With their yes vote on the annexation, the City Council also approved which zoning districts the property will fall under. The approved districting includes 27.06 acres as Limited Residential zoning, 32.82 acres as General Residential zoning and 82.74 acres as Recreation and Green Belt zoning.
For their part, Campbell and Brown have agreed to several developer concessions required by the city. Perhaps the most significant of these is an annexation fee of $3,832,500 the developers will pay to the city in periodic installments. The developers have also agreed to convey to the city several parcels of land of various sizes for park space, open space and a possible future fire station.
The largest of the land conveyances—78 acres east of Hiawatha Canal—would be designated as community open space. The 78 acres are composed primarily of undeveloped hillside lands.

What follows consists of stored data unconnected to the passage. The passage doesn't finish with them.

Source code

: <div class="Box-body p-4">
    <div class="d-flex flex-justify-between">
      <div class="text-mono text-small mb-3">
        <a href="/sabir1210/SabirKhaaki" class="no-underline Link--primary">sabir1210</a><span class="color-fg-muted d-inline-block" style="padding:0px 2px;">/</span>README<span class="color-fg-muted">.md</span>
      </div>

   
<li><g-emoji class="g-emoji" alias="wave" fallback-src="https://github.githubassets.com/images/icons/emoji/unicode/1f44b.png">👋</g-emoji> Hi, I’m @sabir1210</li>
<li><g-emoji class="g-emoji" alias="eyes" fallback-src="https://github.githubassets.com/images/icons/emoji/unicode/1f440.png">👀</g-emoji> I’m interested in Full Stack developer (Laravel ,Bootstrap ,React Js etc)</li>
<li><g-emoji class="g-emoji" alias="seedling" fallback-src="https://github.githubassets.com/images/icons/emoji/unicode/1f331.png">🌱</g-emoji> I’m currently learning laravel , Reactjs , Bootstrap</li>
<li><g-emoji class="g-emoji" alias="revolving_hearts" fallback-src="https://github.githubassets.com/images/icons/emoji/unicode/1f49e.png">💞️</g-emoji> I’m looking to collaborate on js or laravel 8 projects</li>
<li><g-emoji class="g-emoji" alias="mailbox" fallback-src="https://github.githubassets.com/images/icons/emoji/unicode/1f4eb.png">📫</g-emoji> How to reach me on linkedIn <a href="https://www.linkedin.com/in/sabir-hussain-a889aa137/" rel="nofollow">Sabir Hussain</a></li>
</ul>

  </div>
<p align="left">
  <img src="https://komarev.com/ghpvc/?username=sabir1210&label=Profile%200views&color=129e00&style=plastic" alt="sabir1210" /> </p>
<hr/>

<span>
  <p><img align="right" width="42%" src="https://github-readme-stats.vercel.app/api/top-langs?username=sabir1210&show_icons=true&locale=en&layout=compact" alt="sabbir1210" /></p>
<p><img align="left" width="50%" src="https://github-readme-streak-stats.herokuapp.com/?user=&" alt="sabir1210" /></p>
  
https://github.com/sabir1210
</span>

The developers have also agreed to convey and develop a 5.08-acre parcel of land as a city park complete with a bathroom connected to city sewer services and construct a sidewalk on Myrtle Street and a turn lane at the north intersection of South Hiawatha Drive and Buttercup Road.
Under the annexation agreement, the developers will retain ownership of all water rights attached to the property.
As significant as the council's yes vote is, however, the annexation won't be completely finalized until both the city and Campbell and Brown have signed the annexation agreement, the agreement has been filed with the state tax commission and McBryant has read the third public reading of the annexation ordinance.
"Only then is the annexation final," Hailey city clerk Heather Dawson said.
Once that takes place, Campbell and Brown will then have to submit a subdivision application to the Hailey Planning and Zoning Commission. The application will initiate what is likely to be a somewhat lengthy subdivision planning process before both the P&Z and City Council.
In other Hailey news:
· Mayor Susan McBryant named five Hailey residents to a newly formed Development Impact Fee Advisory Committee. Those residents include Taylor Walker and George Kirk, both members of the Hailey development community, and Stefanie Marvel, Nancy Linscott and Pat Cooley, all three of which are either current or former P&Z commissioners.
· McBryant also announced her approval of a city beautification project that will place flower baskets in the city's downtown core on Main Street. McBryant announced she will pull $2,000 from the mayor's discretionary funds to pay for the purchase and installment of brackets to hang the baskets on. The baskets will be paid for through sponsorship by local businesses.